Information Block Start
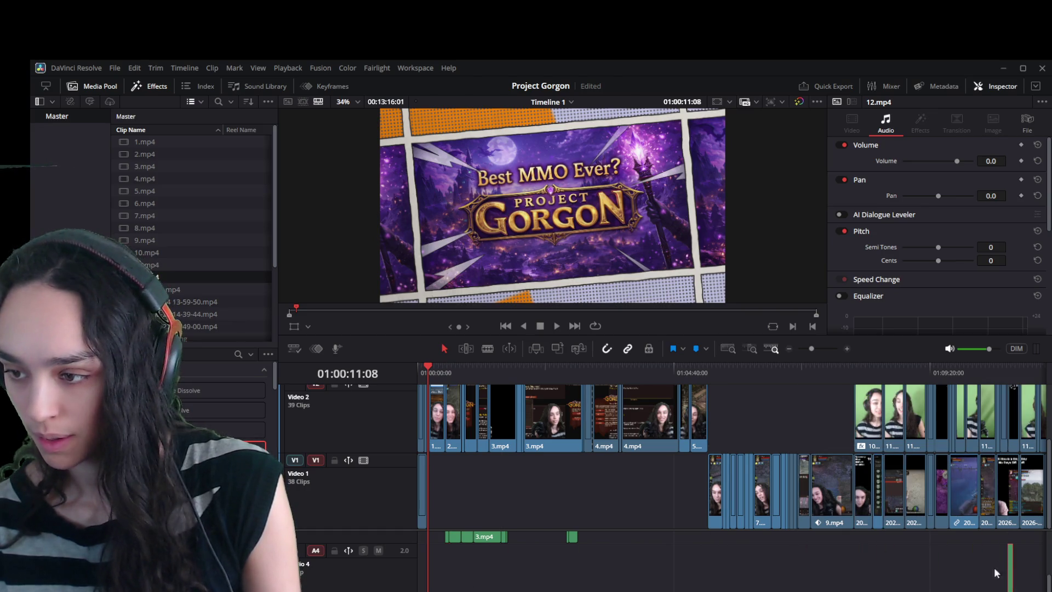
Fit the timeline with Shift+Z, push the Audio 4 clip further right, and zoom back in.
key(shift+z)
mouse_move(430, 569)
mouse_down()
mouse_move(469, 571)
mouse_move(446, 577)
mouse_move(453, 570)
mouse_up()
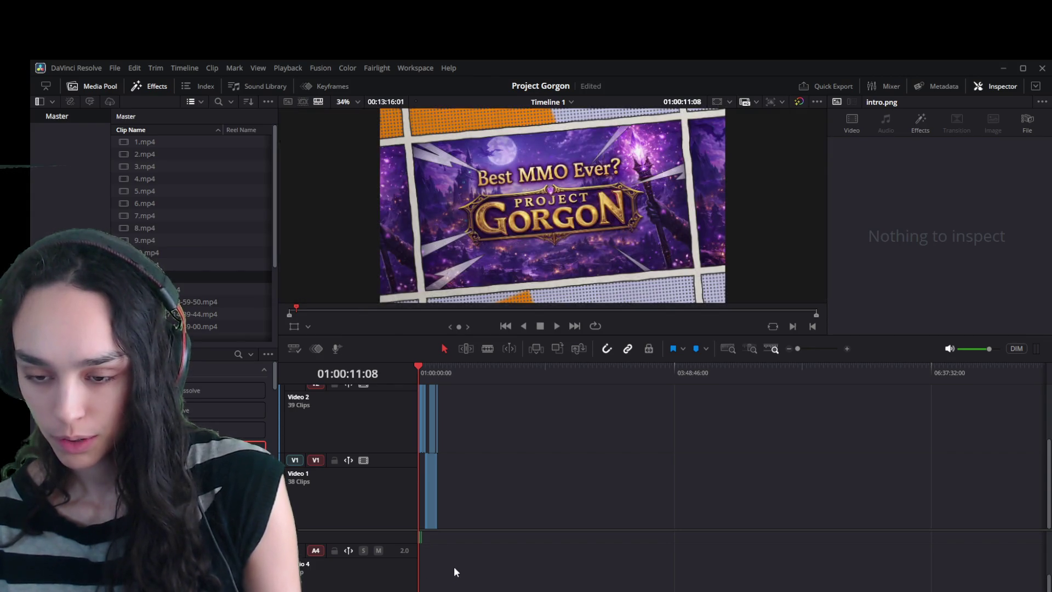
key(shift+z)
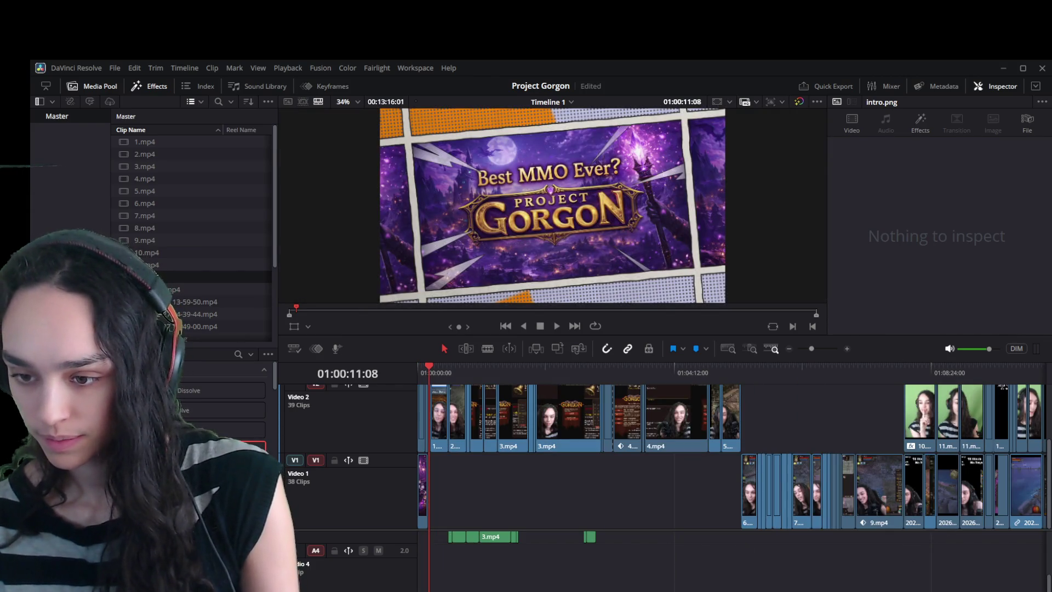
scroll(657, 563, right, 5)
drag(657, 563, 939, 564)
Information Block End
**Task directions:** Copy the lines exactly. Start at the line with "mouse_move(469, 571)", end at the last line above, include both, and omit all pictures.

**The answer:**
mouse_move(469, 571)
mouse_move(446, 577)
mouse_move(453, 570)
mouse_up()
key(shift+z)
scroll(657, 563, right, 5)
drag(657, 563, 939, 564)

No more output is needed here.